На стене висит фотография из того июля. Называется «Летняя пристань». Физически чувствуется, и даже сейчас, в феврале, разливается по комнате июльское марево. Мягко сверкает вода. Раздвигая высокие стены трав, в берег воткнулась лодка, а вокруг – четверо. Застенчивый Антошка на переднем плане — всё ещё, бедняга, не привык, что его фотографируют. Но — улыбающийся до ушей, хоть и с закушенной губой. Тянущий лодку к берегу Костя, непривычно весёлый, ещё с шевелюрой и окладистой иссиня-чёрной бородой. Загадочно улыбающаяся Инна… А на заднем плане — брызжущая радостью и непосредственным весельем девушка поразительной красоты. Да, именно так. Кристина вдруг превратилась в девушку. Девушку, к которой не то чтобы так уж сразу тянуло, но при взгляде на которую немедленно возникало сожаление, что во времена собственной юности девушек вокруг было вроде бы и много, и всяких, но вот такой — не было. Тот самый первый, ничего ещё не значащий, почти неощутимый, а всё же — укол.

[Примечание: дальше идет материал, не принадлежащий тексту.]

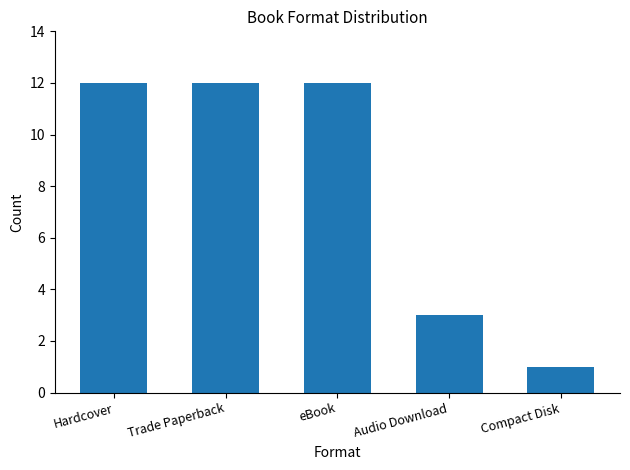

Reading right to left, extract all data points from this chart.

Compact Disk=1	Audio Download=3	eBook=12	Trade Paperback=12	Hardcover=12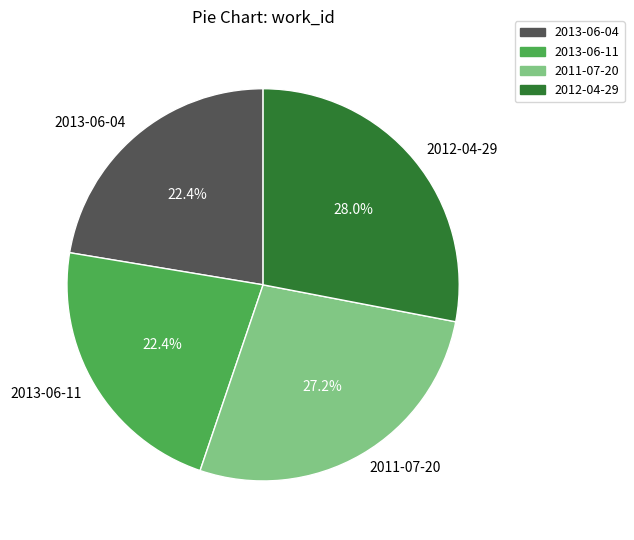

To the nearest percent, what portion does 2013-06-04 represent?

22%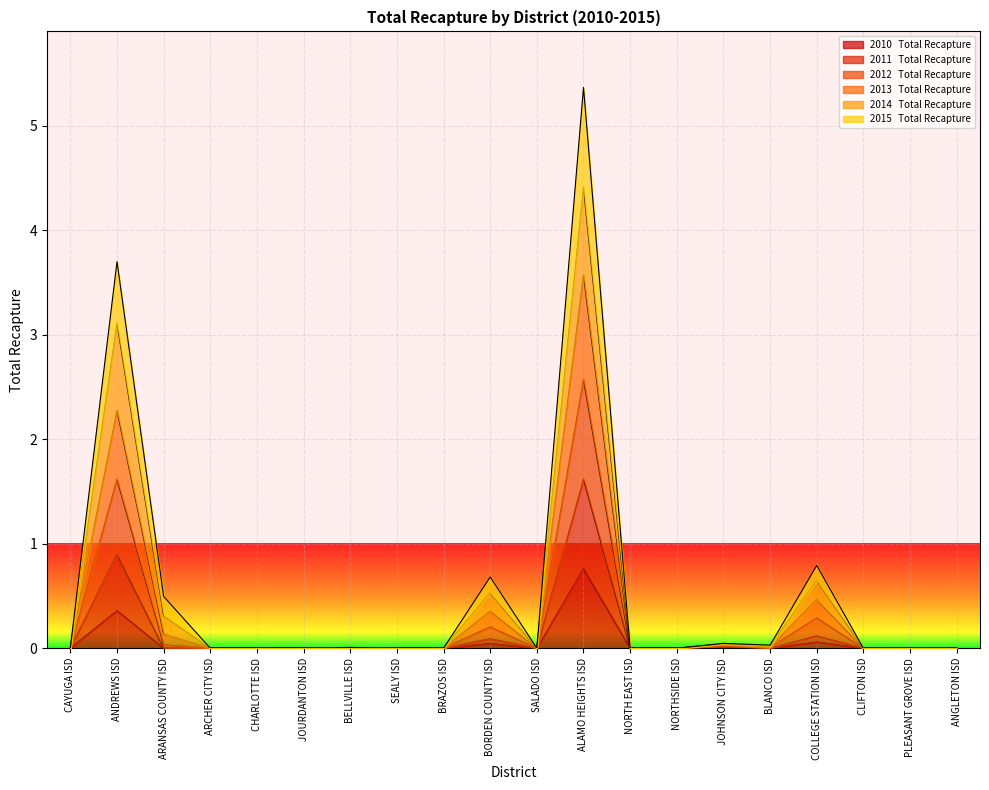

Which series has the widest spread of values?

2013   Total Recapture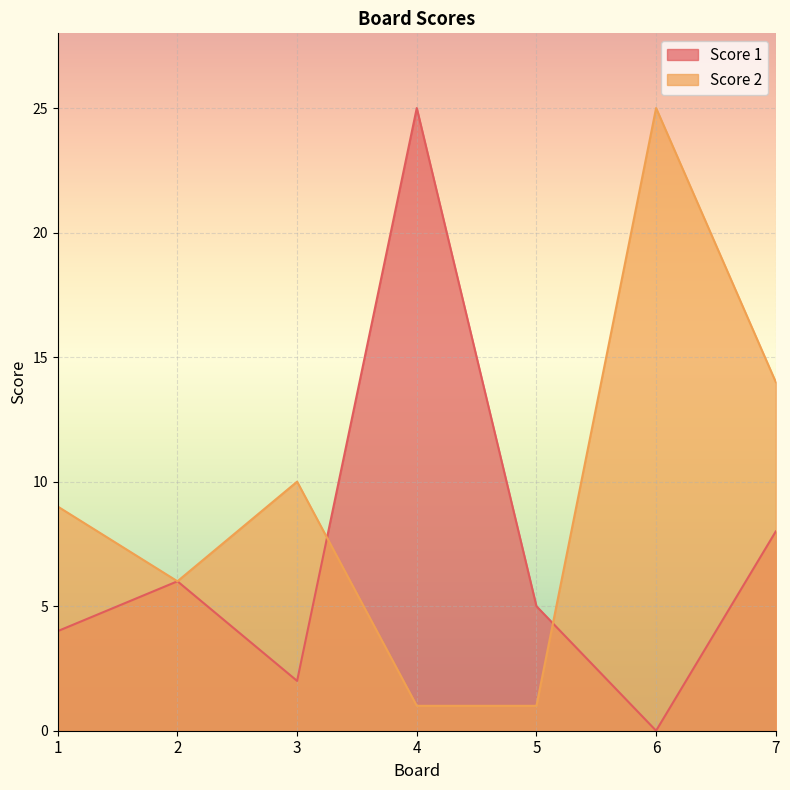

How many lines are shown in the chart?

2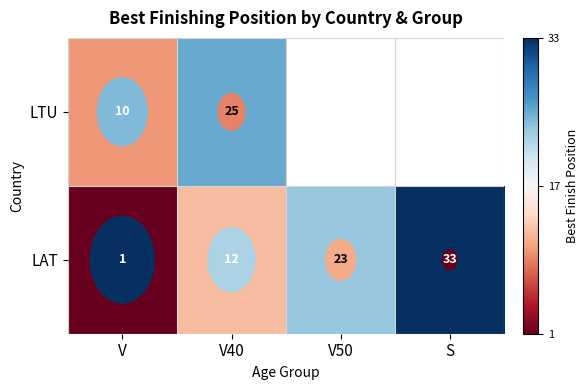

What is the total value across all series at V40?

37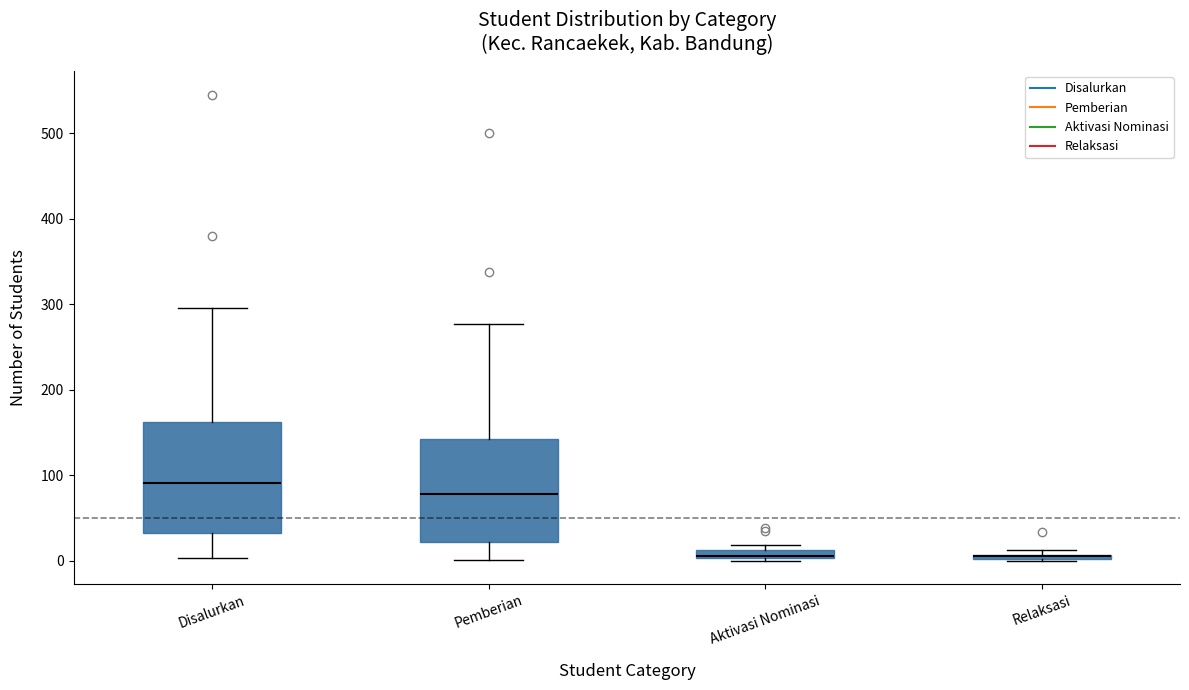

Where does the median line of the box for Disalurkan sit on the y-axis? The values are not printed on the chart, so give them approximately, as read against the axis.

90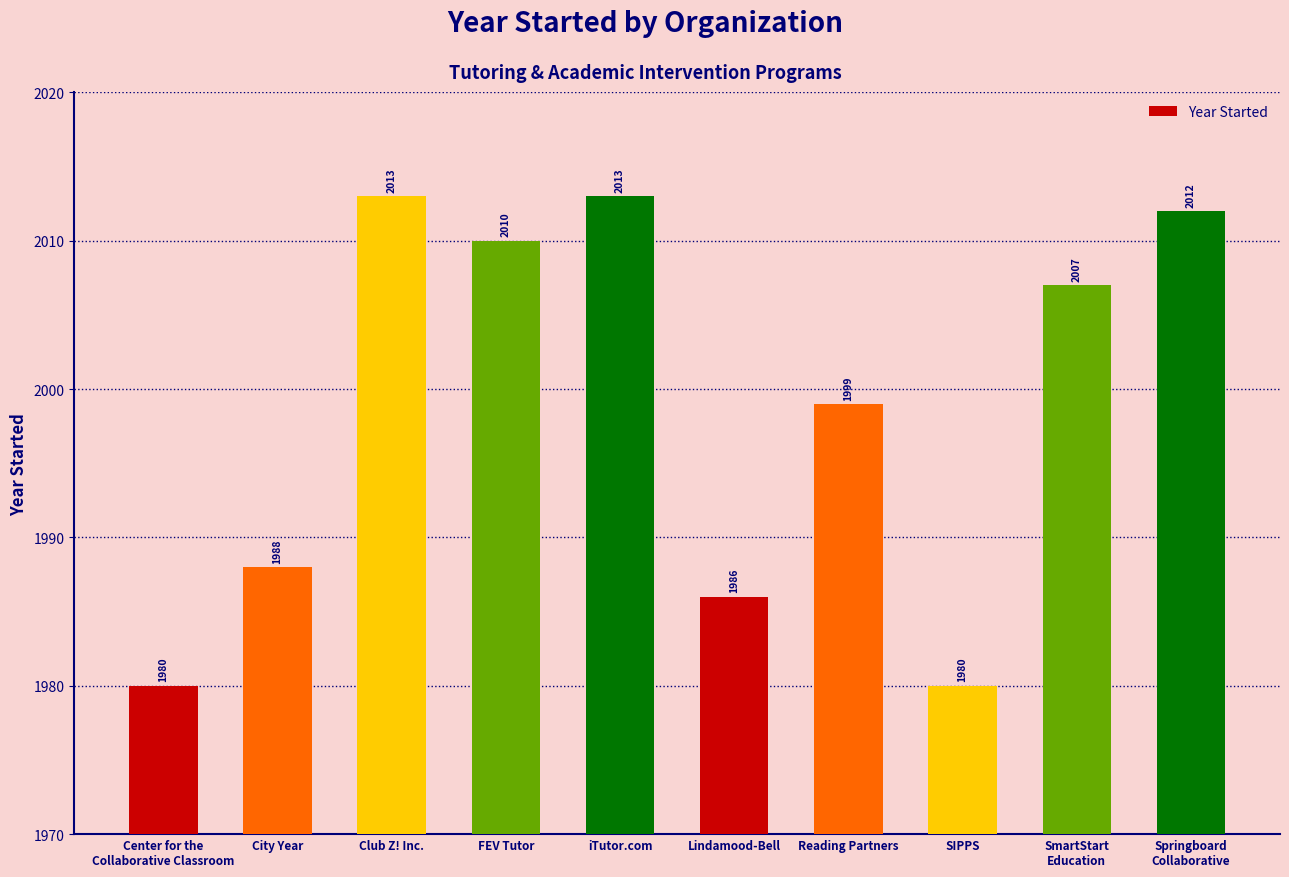

What is the difference between the maximum and second lowest values?

33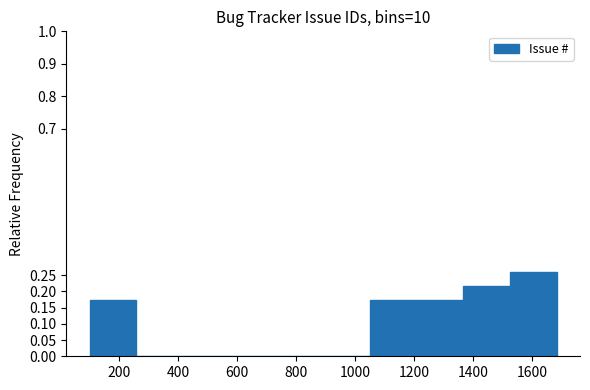

Reading left to right, list every bar in this chart as the range it spans on the x-axis followed by its height. Neither the bar edges nor the heights are printed on the chart, so give them approximately, as read against the axes.

100 to 260: 0.175
260 to 420: 0
420 to 580: 0
580 to 740: 0
740 to 900: 0
900 to 1040: 0
1040 to 1200: 0.175
1200 to 1360: 0.175
1360 to 1520: 0.215
1520 to 1680: 0.260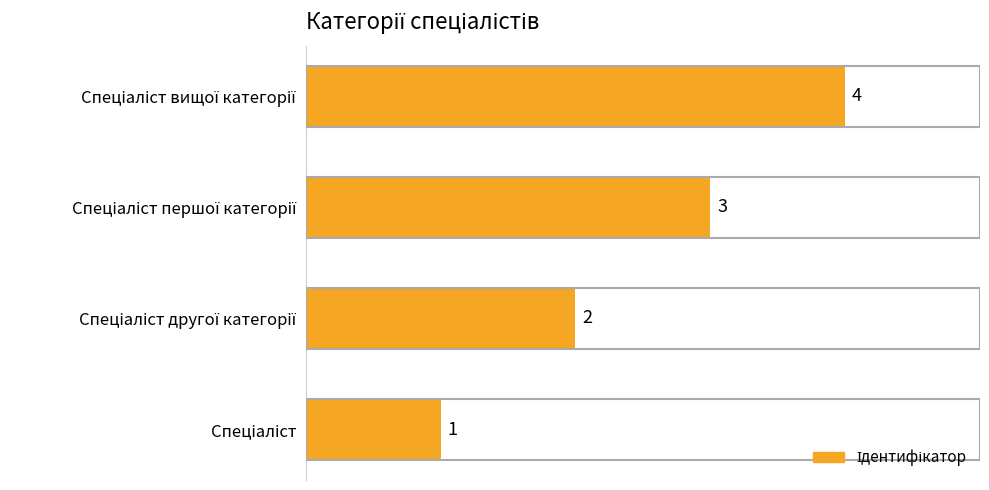

How many values are between 2 and 4?

3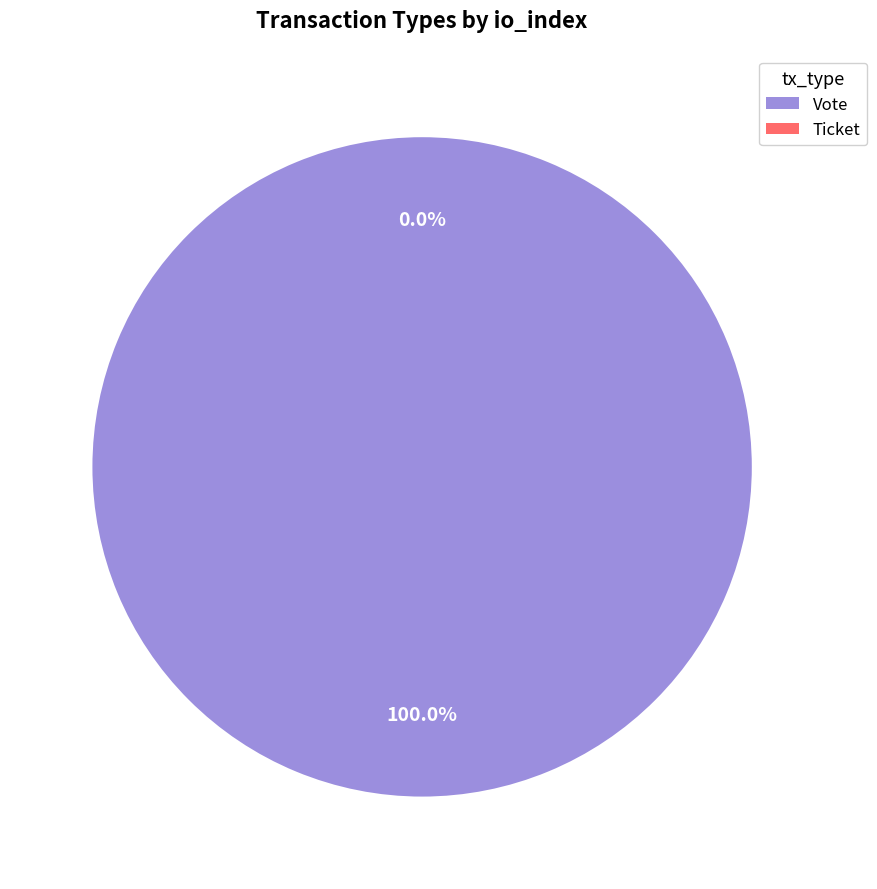

Which slice is the smallest?

Ticket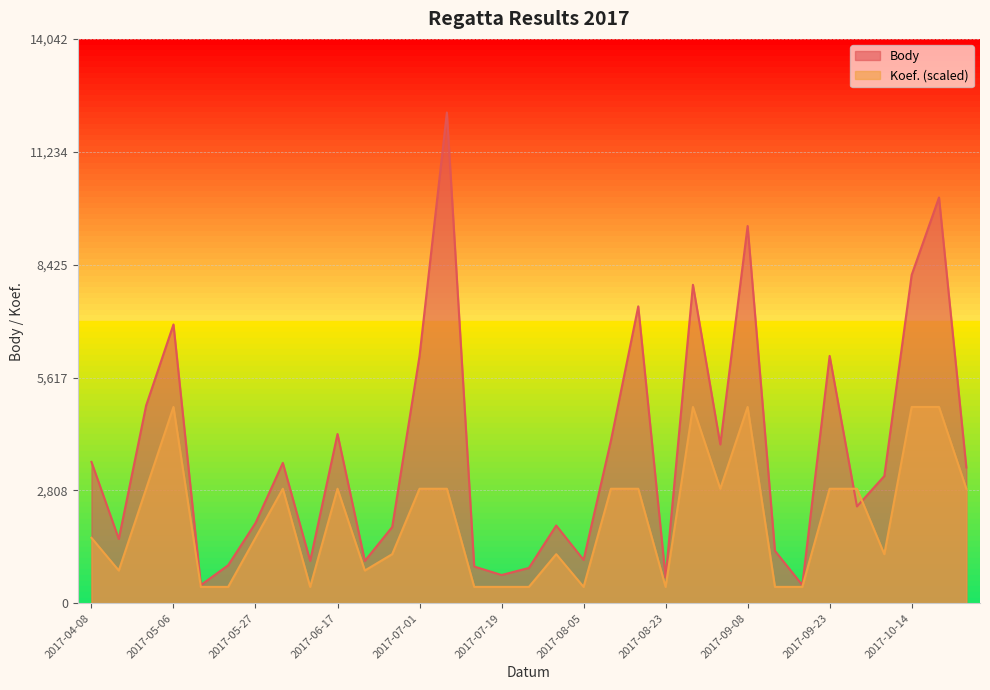

What is the label of the 30th point from the left?

2017-10-07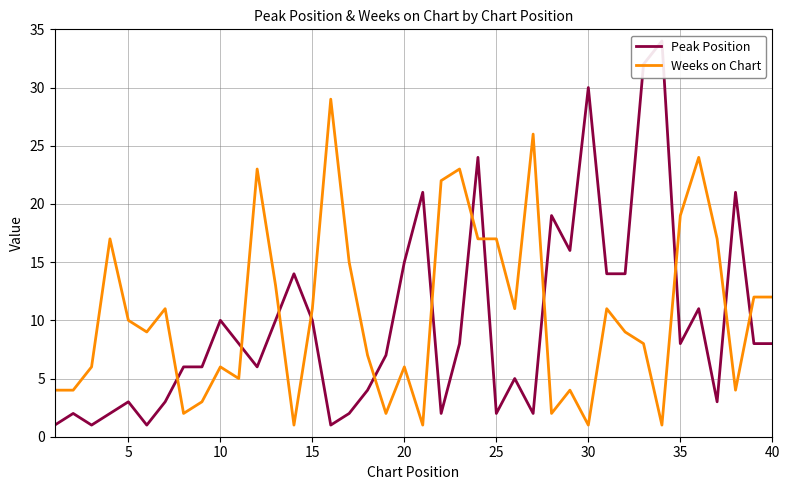

Reading right to left, extract all data points from this chart.

Peak Position: 8	8	21	3	11	8	34	32	14	14	30	16	19	2	5	2	24	8	2	21	15	7	4	2	1	10	14	10	6	8	10	6	6	3	1	3	2	1	2	1
Weeks on Chart: 12	12	4	17	24	19	1	8	9	11	1	4	2	26	11	17	17	23	22	1	6	2	7	15	29	11	1	13	23	5	6	3	2	11	9	10	17	6	4	4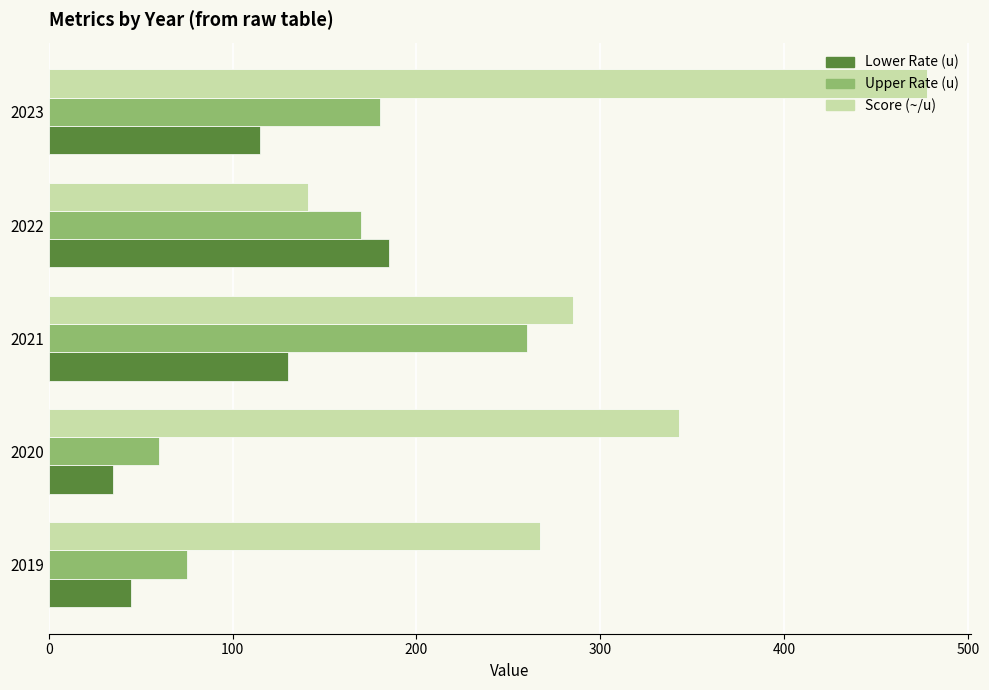

At which category is the sum across all series the highest?

2023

Июль обладает способностью переводить на «вдруг» очень многие вещи, которые вроде бы внезапными являться не могут и не должны. Точно так же для всех пятерых вдруг оказалось открытием, что привычные июльские посвисты из береговых трав вовсе не имеют никакого отношения к птицам, а исполняют их исключительно норки. Которых, тоже вдруг, в Реке оказалось немерено. И не акклиматизированных американок, а редчайших европейских, маленьких и с белой манишкой. У которых как раз в июле время первых выводов потомства в свет, а свист — им мамаши управляют своими выводками.